School’s out for the last of the for-profit Corinthian Colleges that have been hammered by state and federal authorities for the past two years over questionable programs and predatory loan practices.
Orange County-based Corinthian announced that its 28 remaining institutions of higher learning, often located in strip malls and office parks, are closing today, stranding their 16,000 students. The company operates campuses under the name of Everest College, WyoTech and Heald in California, Hawaii, Arizona, Oregon and New York.
The one-time largest for-profit college chain in the country agreed to sell more than half of its 107 campuses late last year amid lawsuits over phone job-placement claims, fudged grades and fabricated attendance. The writing was on the wall last summer when the U.S. Department of Education froze the student loan and grant money that had been Corinthian’s life blood.
Corinthian has been in the eye of the storm since then-U.S. Senator Tom Harkin (D-Iowa) released a scathing report (pdf) of the for-profit college industry in 2012 that accused it of preying on non-traditional students, often low-income and a minority.
Corinthian was sued the next year by California Attorney General Kamala Harris, who revealed internal company documents that described the college’s targeted demographic as “isolated,” “impatient,” individuals with “low self-esteem,” who have “few people in their lives who care about them” and who are “stuck” and “unable to see and plan well for future.”
NASDAQ delisted the company in February, about the same time the state cut off Cal Grants for 4,500 Heald students.
The U.S. Department of Education fined Corinthian $30 million earlier in the month for multiple transgressions, including the misstatement of graduation and job placement rates that investors and students use to evaluate it. The department forbid Corinthian’s 10 Heald College campuses from enrolling new students.
The innovative, outside-the-box business plan was lucrative for years. For-profit companies like Corinthian target low-income students and veterans because they have access to state and federal education financial assistance. Federal money accounted for nearly half of Corinthian’s annual revenue.
At the end, Corinthian posted a notice on its webpage with a denial that it had performed badly and deserved to be closed. “Overall, our schools did a good job for the students they served. We made every effort to address regulators’ concerns in good faith. Neither our Board of Directors, our management, our faculty, nor our students believe these schools deserved to be forced to close.”

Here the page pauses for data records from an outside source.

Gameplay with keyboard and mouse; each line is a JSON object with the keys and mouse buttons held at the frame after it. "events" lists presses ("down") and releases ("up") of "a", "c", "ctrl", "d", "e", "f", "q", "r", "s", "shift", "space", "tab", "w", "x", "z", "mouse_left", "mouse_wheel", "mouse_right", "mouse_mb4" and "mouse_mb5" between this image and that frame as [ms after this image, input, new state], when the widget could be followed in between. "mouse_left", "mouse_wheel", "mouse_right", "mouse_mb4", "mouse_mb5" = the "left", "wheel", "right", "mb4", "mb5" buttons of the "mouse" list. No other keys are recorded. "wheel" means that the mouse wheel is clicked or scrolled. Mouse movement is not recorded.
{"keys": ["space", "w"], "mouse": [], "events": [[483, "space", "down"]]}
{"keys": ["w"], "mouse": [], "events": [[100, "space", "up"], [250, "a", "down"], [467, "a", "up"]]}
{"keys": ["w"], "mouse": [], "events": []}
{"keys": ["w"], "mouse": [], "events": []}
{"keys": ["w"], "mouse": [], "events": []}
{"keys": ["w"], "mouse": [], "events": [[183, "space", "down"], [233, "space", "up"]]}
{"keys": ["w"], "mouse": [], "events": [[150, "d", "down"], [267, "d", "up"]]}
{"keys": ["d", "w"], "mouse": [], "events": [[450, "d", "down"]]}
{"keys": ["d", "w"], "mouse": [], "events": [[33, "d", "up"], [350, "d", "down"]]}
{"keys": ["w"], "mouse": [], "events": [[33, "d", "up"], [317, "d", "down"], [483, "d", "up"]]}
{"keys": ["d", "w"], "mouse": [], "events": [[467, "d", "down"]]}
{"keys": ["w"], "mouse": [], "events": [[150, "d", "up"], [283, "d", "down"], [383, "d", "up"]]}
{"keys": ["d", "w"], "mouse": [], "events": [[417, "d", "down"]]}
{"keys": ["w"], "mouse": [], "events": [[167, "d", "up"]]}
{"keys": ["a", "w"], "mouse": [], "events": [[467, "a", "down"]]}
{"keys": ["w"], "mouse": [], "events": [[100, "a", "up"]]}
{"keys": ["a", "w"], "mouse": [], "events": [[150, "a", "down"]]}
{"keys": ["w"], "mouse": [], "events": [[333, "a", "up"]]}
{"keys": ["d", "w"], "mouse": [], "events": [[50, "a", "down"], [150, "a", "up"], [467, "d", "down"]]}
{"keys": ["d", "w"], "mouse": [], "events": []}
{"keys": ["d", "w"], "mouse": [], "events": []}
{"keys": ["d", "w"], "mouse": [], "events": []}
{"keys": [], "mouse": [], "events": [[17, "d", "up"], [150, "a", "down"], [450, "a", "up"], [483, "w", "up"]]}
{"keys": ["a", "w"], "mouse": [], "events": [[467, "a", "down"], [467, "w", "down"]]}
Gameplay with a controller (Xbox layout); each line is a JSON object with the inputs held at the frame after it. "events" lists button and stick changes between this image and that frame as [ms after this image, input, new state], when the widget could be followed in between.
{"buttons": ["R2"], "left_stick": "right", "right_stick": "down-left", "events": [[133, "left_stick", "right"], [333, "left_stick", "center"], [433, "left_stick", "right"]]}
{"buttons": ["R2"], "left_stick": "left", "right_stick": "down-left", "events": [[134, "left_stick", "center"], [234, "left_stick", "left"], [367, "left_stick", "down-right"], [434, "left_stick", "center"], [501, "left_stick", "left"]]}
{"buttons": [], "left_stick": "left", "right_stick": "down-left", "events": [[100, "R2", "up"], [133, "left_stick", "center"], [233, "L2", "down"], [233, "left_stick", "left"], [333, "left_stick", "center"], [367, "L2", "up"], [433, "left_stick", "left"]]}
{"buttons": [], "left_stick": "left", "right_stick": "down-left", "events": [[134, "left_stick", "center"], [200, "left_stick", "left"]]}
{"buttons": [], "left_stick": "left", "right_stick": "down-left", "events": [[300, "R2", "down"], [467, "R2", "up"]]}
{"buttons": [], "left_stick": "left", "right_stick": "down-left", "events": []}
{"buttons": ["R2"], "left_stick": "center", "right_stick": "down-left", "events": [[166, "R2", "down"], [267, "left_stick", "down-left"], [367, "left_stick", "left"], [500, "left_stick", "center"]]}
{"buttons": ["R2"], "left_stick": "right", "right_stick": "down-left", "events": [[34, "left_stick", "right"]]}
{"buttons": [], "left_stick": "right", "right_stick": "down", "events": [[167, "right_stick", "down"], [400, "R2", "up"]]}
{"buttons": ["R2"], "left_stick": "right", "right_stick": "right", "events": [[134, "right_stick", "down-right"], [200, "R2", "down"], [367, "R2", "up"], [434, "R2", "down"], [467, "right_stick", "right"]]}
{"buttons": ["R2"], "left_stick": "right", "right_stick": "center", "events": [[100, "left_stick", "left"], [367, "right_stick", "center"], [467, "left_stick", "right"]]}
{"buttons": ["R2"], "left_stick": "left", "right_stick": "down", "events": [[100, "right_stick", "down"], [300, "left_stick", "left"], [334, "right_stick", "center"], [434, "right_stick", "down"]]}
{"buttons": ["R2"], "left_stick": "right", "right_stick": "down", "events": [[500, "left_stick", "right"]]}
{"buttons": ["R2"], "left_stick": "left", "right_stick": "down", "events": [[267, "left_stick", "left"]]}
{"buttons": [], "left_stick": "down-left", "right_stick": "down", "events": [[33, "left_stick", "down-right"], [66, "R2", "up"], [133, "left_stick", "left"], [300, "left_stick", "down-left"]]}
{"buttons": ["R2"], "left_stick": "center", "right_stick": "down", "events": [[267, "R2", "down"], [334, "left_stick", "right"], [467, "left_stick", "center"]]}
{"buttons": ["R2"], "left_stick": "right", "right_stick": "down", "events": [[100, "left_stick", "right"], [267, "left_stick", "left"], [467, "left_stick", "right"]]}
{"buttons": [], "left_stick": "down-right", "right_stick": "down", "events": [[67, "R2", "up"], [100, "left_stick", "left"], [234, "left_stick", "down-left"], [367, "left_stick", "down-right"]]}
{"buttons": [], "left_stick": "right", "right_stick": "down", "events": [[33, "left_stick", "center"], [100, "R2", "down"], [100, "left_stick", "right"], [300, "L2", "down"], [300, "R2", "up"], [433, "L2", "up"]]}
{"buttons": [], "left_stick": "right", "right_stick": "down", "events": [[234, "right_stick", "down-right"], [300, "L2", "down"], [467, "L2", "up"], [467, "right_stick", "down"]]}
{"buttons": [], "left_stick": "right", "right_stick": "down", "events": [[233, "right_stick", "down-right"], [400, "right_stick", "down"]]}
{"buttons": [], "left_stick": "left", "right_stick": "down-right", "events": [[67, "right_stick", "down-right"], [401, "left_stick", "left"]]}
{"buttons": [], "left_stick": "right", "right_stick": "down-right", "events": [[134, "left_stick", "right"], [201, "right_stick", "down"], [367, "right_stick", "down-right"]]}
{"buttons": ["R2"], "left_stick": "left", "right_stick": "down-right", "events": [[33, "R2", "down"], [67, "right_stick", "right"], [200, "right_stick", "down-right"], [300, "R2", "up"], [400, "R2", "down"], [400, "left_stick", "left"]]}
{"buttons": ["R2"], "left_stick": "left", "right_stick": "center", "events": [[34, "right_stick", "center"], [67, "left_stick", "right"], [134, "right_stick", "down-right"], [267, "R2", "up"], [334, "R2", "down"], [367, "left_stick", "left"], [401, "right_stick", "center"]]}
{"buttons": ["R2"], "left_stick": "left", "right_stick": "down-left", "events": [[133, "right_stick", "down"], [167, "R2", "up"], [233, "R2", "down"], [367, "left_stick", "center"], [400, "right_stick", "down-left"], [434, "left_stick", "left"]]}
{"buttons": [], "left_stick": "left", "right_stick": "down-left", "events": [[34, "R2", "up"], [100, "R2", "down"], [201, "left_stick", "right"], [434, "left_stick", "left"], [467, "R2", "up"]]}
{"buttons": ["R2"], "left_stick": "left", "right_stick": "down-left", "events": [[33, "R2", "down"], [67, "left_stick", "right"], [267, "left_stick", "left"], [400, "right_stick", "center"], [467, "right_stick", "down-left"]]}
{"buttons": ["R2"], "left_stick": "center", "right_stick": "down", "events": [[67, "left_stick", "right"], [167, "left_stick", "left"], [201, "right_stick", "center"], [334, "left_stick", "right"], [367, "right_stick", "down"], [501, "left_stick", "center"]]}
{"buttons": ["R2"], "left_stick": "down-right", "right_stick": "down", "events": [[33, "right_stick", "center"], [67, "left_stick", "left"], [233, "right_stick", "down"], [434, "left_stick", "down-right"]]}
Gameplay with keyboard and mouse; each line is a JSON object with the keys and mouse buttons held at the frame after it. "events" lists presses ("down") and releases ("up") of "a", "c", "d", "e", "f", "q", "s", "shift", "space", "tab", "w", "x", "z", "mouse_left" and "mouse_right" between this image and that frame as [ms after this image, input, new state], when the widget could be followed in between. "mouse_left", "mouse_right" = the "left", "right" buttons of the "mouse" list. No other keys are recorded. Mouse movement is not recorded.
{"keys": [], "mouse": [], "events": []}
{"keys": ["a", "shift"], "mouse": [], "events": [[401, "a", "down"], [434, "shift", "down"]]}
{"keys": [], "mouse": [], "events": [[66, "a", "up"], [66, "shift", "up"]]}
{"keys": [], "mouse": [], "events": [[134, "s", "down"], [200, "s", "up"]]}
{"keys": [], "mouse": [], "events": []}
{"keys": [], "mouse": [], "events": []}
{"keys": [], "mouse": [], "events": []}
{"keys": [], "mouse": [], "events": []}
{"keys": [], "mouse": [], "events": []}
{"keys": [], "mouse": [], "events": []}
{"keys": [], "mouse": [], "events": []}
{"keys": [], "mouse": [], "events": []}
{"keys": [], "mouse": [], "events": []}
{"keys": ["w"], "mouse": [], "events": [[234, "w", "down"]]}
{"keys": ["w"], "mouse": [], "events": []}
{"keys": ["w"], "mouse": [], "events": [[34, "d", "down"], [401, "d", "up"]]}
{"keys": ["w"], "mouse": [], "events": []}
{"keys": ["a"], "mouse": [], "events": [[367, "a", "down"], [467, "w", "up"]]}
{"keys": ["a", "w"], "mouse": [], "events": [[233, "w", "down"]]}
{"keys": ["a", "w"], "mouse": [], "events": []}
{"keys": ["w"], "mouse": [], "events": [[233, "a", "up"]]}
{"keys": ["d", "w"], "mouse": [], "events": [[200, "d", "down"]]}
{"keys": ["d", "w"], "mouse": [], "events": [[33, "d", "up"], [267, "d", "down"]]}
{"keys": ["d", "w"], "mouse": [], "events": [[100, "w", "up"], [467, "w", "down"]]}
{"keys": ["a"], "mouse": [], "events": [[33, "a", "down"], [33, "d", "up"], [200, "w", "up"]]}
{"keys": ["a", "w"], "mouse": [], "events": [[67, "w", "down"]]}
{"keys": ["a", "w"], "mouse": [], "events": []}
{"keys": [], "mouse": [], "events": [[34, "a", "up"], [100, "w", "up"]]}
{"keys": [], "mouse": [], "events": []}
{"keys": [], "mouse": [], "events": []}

While Corinthian doesn’t feel that it deserves to be closed, its students and former students believe they shouldn’t have to pay for their educational experience. The Los Angeles Times says that students attending schools that get shut down in this manner generally have their loans forgiven. But that might not extend to the private, third-party loans that Corinthian facilitated for many of its students. For them, the learning experience may last for years.